Damon Linker complains about just war theory:

Is there any realistic scenario in which, judged by these criteria, the 21st-century United States would start and wage a war that it didn’t consider just? [bold mine-DL]

I submit that the answer is an unequivocal no. We always have a moral rationale for undertaking military action. We always consider our actions defensive (even if the aggression hasn’t happened yet) and aimed at protecting the innocent. We always think we have a reasonable chance of success. We always consider ourselves to be a competent authority. And we always claim to have waited as long as possible to act.

Linker is mixing up two different things here. He’s correct that all states, including ours, will normally portray their decisions to use force in the best light possible. Self-serving war propaganda is practically as old as war itself. As with anything else, just war theory can be and has been abused, not least by some American Christians that have sought to rewrite the requirements in order to allow the U.S. to do more or less whatever it wants in the world.

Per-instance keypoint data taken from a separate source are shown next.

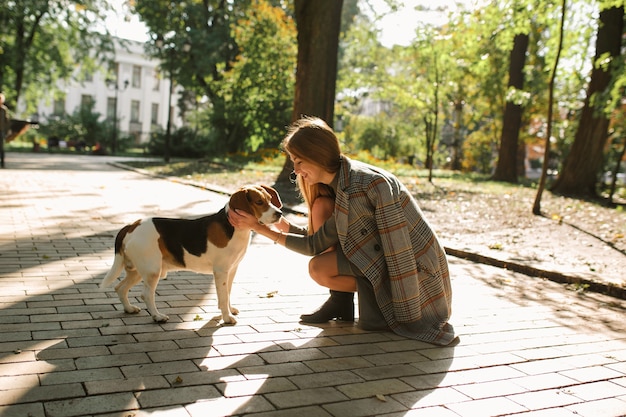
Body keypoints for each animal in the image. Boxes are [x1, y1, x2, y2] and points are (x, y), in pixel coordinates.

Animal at [101, 184, 282, 324]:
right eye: (259, 202)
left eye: (270, 199)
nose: (280, 214)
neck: (234, 228)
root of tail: (131, 225)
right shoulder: (221, 271)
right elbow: (223, 296)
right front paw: (227, 317)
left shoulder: (232, 270)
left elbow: (228, 293)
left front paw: (229, 310)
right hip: (152, 271)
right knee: (146, 294)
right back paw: (157, 316)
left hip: (138, 271)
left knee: (120, 288)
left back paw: (129, 309)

That makes taking the requirements of just war theory seriously all the more important. Consider the requirement that war be waged only as a last resort. This is one of the most often ignored requirements nowadays, but it is the one that shows us that preventive war is inherently unjust. No matter what a government may say about waging a preventive war, it cannot ever meet this requirement, because it is simply not possible to wage such a war after all other options have been exhausted. The decision to wage preventive war is the decision to ignore and dismiss important parts of just war theory as irrelevant.

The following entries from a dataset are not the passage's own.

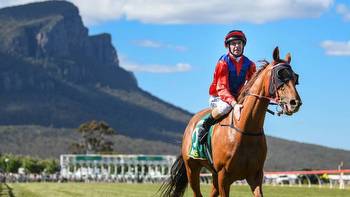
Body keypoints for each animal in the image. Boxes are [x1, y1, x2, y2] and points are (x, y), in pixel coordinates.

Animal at [161, 47, 300, 196]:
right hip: (192, 169)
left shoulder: (255, 176)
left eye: (295, 78)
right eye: (280, 76)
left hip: (213, 175)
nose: (295, 102)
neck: (246, 131)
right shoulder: (224, 176)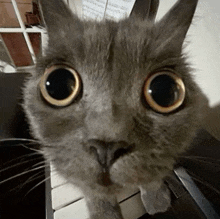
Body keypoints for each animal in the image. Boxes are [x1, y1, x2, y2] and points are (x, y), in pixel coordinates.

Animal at [22, 0, 208, 218]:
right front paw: (105, 213)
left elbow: (153, 173)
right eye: (57, 84)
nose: (107, 147)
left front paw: (157, 199)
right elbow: (94, 192)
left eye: (164, 91)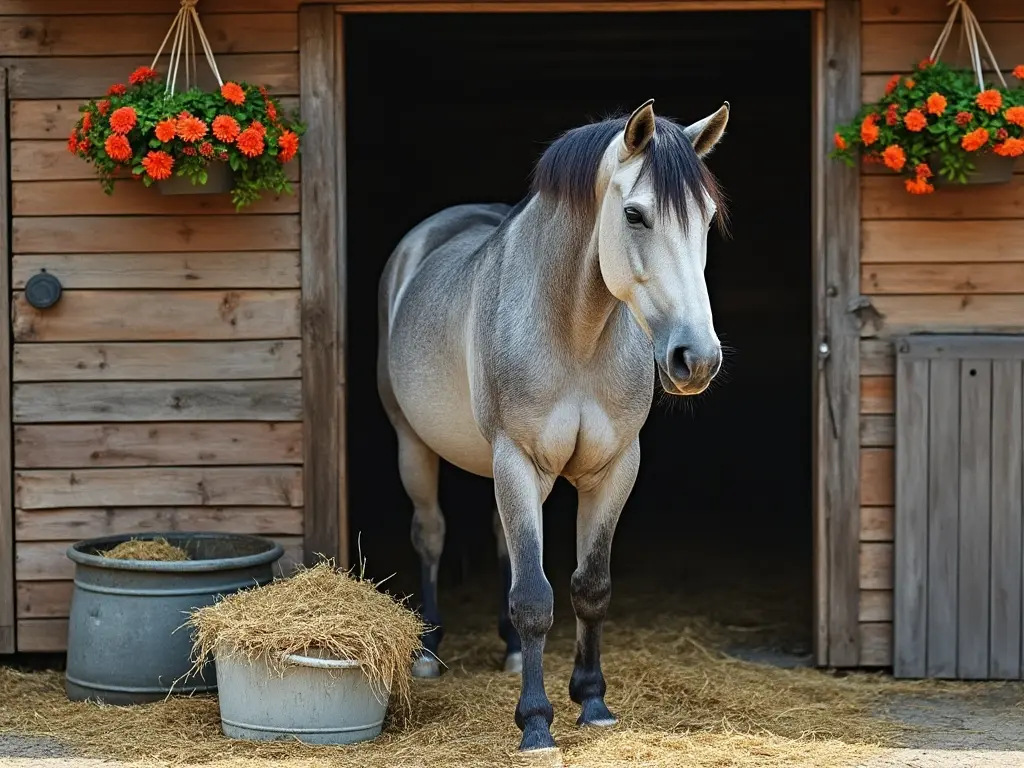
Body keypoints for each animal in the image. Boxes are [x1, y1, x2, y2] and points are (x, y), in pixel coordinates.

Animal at [376, 98, 729, 752]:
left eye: (707, 218)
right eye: (635, 215)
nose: (696, 360)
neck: (575, 331)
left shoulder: (613, 469)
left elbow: (590, 587)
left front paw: (592, 701)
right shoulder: (517, 460)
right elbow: (535, 597)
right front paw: (536, 722)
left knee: (503, 543)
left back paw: (512, 651)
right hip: (415, 446)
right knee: (430, 534)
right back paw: (430, 651)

It is commonplace for states to commit acts of aggression and then claim they were acting in self-defense, but what matters for the purposes of determining whether a war is justified is what the state has done, not what it has said about its actions. According to the traditional requirements, a war must also not create greater evils than the ones that it is being fought to remedy. Preventive war can’t ever meet this standard, either, because preventive wars are fought in order to eliminate supposed threats that do not yet exist. In these cases, “lofty” reasons for using force are just excuses to commit acts of aggression against another state.

As Linker notes, Nigel Biggar seems to be interested in coming up with these excuses:

The U.S.’s default setting is to careen toward conflict, but Biggar believes it’s necessary to step harder on the gas because he fears that a “presumption against war” has taken hold in the Western world. (Reading his book, you’d think that the foreign policy establishments of the U.S. and U.K. were dominated by pacifists.) In Biggar’s view, this presumption focuses too single-mindedly on the “terrible evils” wrought by war while downplaying the fact that not going to war permits evils of its own.

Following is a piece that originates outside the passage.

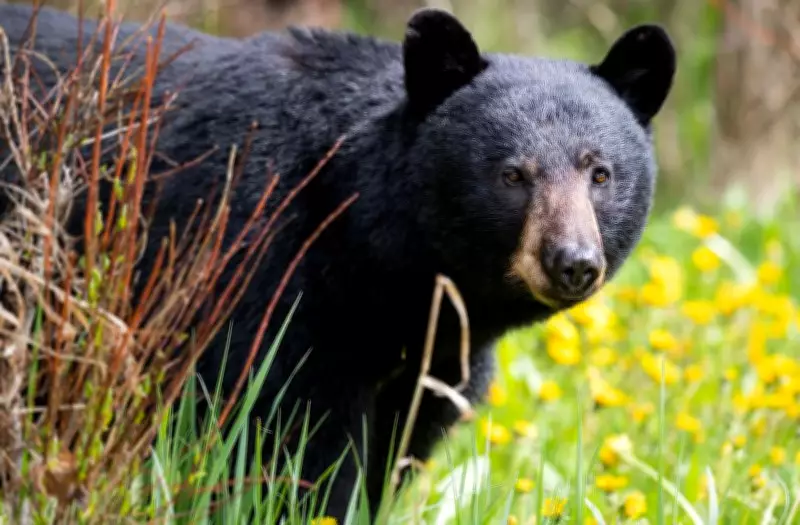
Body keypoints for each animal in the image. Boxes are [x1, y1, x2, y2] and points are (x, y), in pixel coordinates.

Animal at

It should therefore come as a surprise to no one that Biggar concludes with his book with an attempt to defend the merits of the invasion of Iraq. Linker understandably responds to this conclusion by throwing up his hands in disgust: “I’m going to go out on a limb here and simply declare that any moral calculus that gives such a result is effectively worthless.” He’ll get no argument from me on this point, but it would be wrong to throw out just war theory because someone chooses to interpret it so atrociously. There’s nothing new about warping and distorting just war theory to support the Iraq war, but no one should assume that an honest interpretation could ever justify it.

The only way to conclude that invading Iraq met all the requirements to be considered a just war is to reach that conclusion first and then to twist and distort the requirements as much as necessary. As Linker goes on to show, the Iraq war fails to meet several of the requirements to be a just war. The problem he identifies is not with “advocates of just war,” but with people that take interest in the subject in order to get the U.S. and its allies into as many wars as possible. Linker isn’t really arguing with “advocates of just war” at all, but with interventionists that want to cherry-pick and abuse the concept of just war for the sake of interfering in the affairs of other nations.